The Trap: The API has a subtle "footgun" regarding .value vs .toString()/parse().

  • id.value returns the raw Base32 string (e.g., AD836J3H9NPT2).
  • id.toString() returns the full string with checksum (e.g., task_list/AD836J3H9NPT2T).
  • ResourceId.parse() strictly requires the checksum.
  • The Workflow Failure: Developers naturally want to use the "clean" ID in URLs (e.g., /lists/{id}). If they use id.value for this, and then try to reconstruct the ID later (e.g., ResourceId.parse('task_list/$idFromUrl')), it fails with "Checksum mismatch" because the checksum char is missing. This is exactly what broke our app.

Initial Suggestions:

  • Add id.uid (or id.code): A property that returns the value + checksum (e.g., AD836J3H9NPT2T).
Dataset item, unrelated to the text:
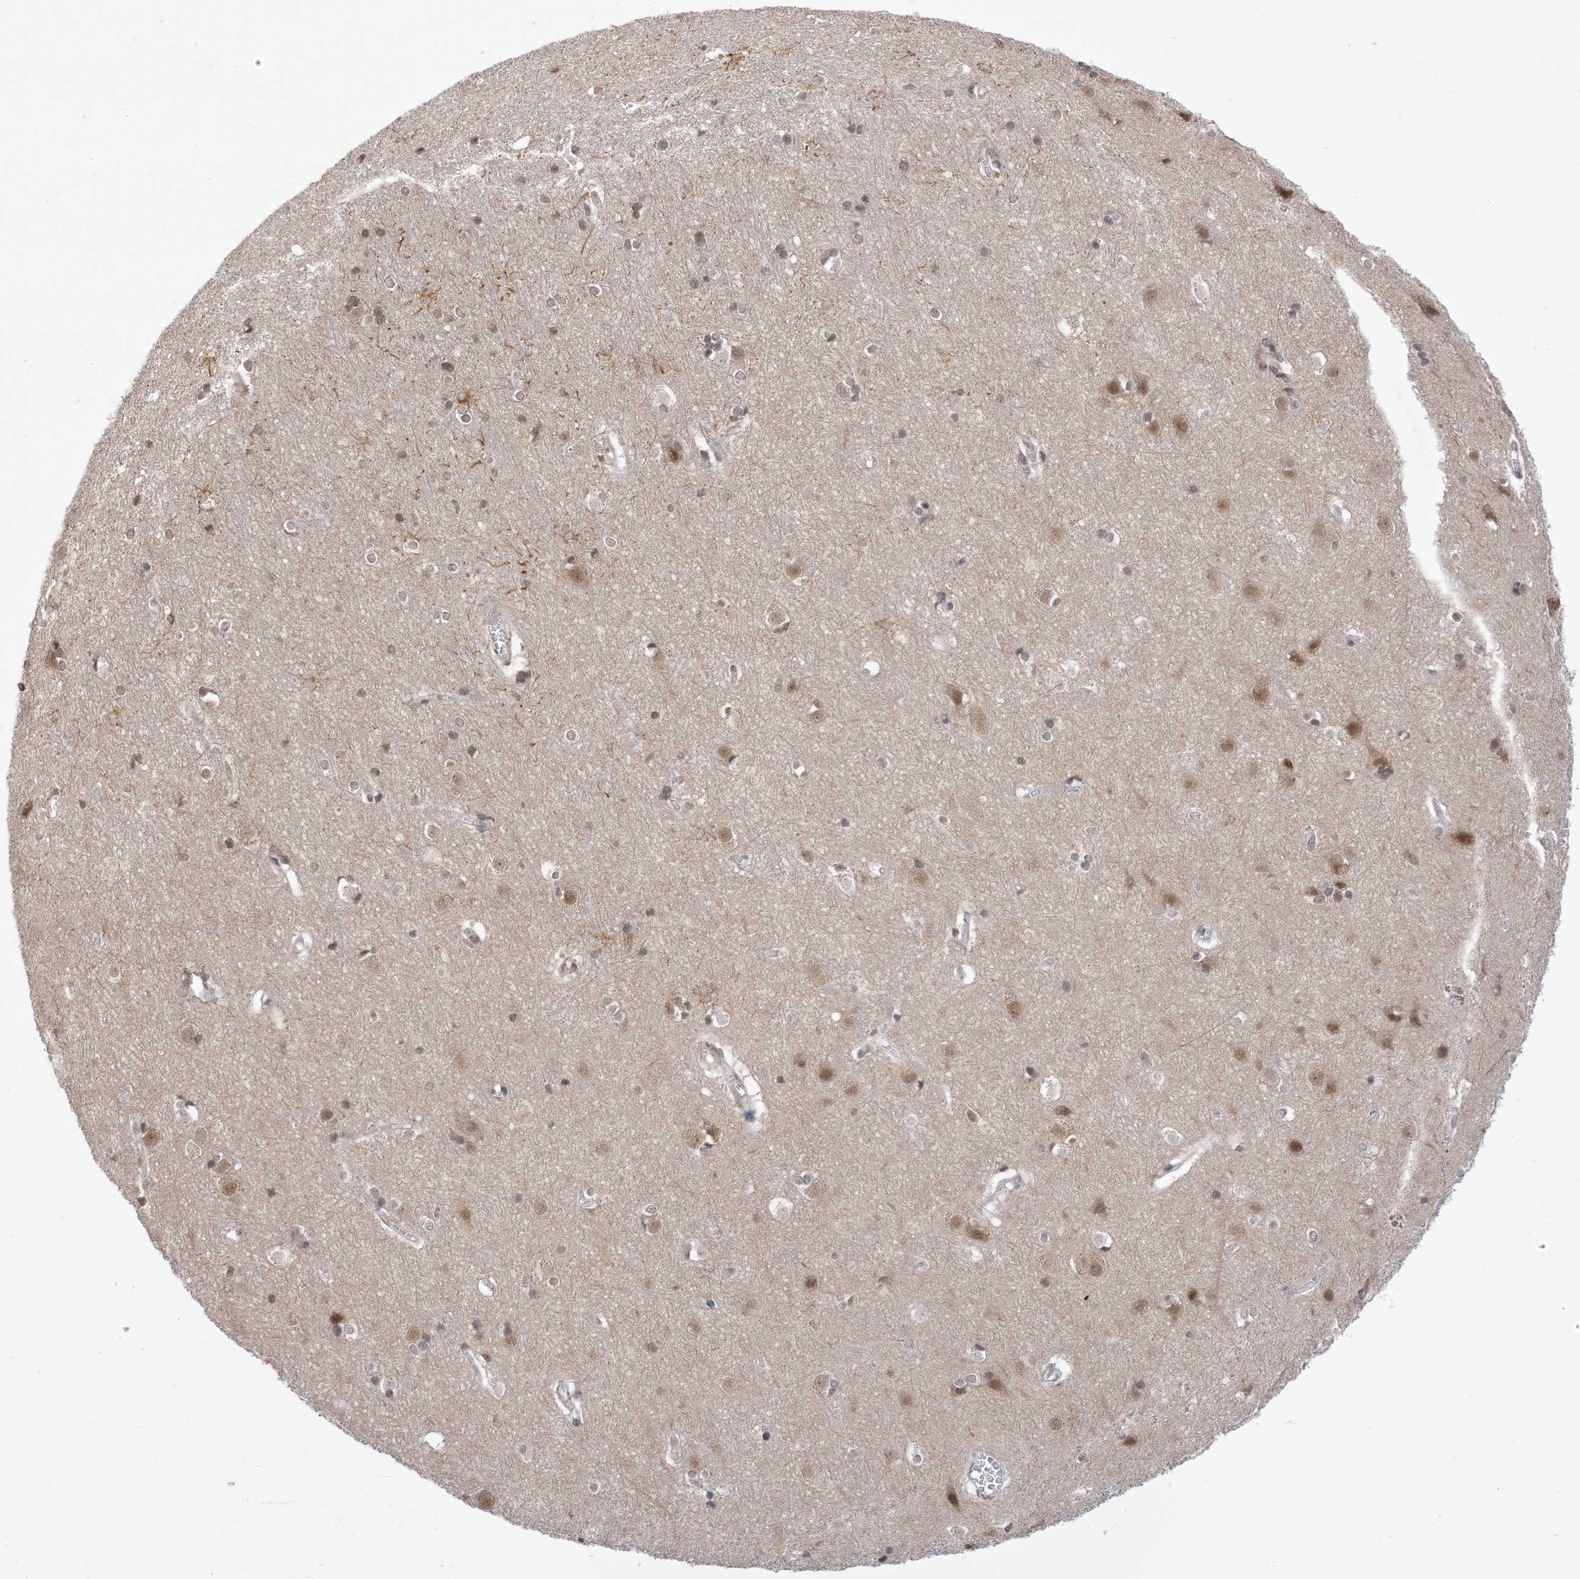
{"staining": {"intensity": "weak", "quantity": "25%-75%", "location": "nuclear"}, "tissue": "cerebral cortex", "cell_type": "Endothelial cells", "image_type": "normal", "snomed": [{"axis": "morphology", "description": "Normal tissue, NOS"}, {"axis": "topography", "description": "Cerebral cortex"}], "caption": "Cerebral cortex stained for a protein (brown) shows weak nuclear positive expression in approximately 25%-75% of endothelial cells.", "gene": "RANBP9", "patient": {"sex": "male", "age": 54}}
This is the "safe" string to use in URLs or DB keys if you aren't storing the prefix.
  • Rename .value to .rawValue: To make it explicit that it's incomplete/unsafe for parsing.
  • Enhance parse(): Maybe allow parse() to accept a valid raw value if a flag is set (e.g., strict: false), calculating the checksum itself? (Though this weakens the "typo-proof" feature).
  • Documentation: Explicitly warn that id.value strips the checksum and cannot be fed back into parse() even with the prefix.
  • The package is solid (the checksum saved us from a mismatch!), but this specific interaction flow is counter-intuitive.